If you plan on compressing multiple files within a folder, you will want to slightly modify the command with the -er flag like so:
zip -er archive.zip /path/to/directory/
This is particularly important for encrypting zips of multiple files under OS X Mavericks.
Example: Zipping a Folder and Setting a Password
Here is an example of what this will look like from the command line, in this case we are compressing and password protecting the entire ‘Confidential’ folder located within the users /Documents directory, and the password protected zip is being placed on the users desktop for easy access:
$ zip -er ~/Desktop/encrypted.zip ~/Documents/Confidential/
adding: ~/Documents/Confidential/ (deflated 13%)
Notice the password will not display, this is normal behavior for the Terminal.
Notice that with a folder of multiple files, you will want to use the -er flag, the addition of the r indicates that zip will recursively compress and password protect all files in the folder.

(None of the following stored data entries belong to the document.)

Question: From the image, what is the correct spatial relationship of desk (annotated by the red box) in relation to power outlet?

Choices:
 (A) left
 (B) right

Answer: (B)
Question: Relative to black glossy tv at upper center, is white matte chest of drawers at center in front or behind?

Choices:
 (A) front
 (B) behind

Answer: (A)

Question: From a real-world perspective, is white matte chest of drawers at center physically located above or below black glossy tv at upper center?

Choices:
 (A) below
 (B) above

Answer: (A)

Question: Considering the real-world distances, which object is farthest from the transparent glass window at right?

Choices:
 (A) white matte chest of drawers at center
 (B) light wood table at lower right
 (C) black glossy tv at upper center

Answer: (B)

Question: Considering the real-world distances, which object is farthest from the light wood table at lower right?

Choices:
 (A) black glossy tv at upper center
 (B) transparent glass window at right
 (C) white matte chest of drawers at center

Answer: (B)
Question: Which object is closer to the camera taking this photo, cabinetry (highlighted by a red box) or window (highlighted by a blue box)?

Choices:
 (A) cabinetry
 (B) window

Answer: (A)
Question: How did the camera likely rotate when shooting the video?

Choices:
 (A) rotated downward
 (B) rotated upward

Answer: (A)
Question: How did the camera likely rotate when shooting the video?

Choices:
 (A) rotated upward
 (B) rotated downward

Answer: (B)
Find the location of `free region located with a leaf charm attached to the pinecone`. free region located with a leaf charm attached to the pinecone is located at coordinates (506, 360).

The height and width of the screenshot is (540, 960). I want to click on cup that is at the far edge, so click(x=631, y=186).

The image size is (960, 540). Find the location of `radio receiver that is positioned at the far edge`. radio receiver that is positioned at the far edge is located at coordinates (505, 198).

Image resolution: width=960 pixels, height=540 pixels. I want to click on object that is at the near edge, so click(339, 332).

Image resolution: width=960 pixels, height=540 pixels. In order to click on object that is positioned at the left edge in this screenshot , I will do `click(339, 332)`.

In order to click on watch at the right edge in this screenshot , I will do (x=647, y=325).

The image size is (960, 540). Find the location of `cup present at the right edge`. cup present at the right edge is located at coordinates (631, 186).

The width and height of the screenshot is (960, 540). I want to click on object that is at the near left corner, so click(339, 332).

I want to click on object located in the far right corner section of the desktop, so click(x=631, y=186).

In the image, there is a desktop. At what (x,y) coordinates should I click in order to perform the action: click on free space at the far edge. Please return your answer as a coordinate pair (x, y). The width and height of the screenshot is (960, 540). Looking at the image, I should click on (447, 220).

Opening the Password Protected Zip
Despite being created at the command line, you do not need to unzip the file from the terminal, it can be expanded from the Mac OS X Finder or within Windows using standard unzipping apps. Just double click on the file, then enter the password, and it will decompress. You can also decompress the zip archive from the command line with:
Here are some use cases for password protected zip archives:
- Password protecting an individual file or directory
- Sending a sensitive and encrypted file over an unencrypted network
- Emailing confidential data to a Windows user
- Adding an additional layer of security to a hidden folder
- Password protecting your own backups, outside of Time Machine
While this can provide some protection on a per-file or folder basis, it’s always a good idea to password protect the Mac in general with a login requirement on system boot, wake from sleep, and waking from the screen saver.
Keep in mind that password protected zip files are not encrypted with some super strong deep encryption method, so if you want a more secure file encryption, you may want to pass a regular zip file through openSSL encryption with des3 or something similar to really make the file secure.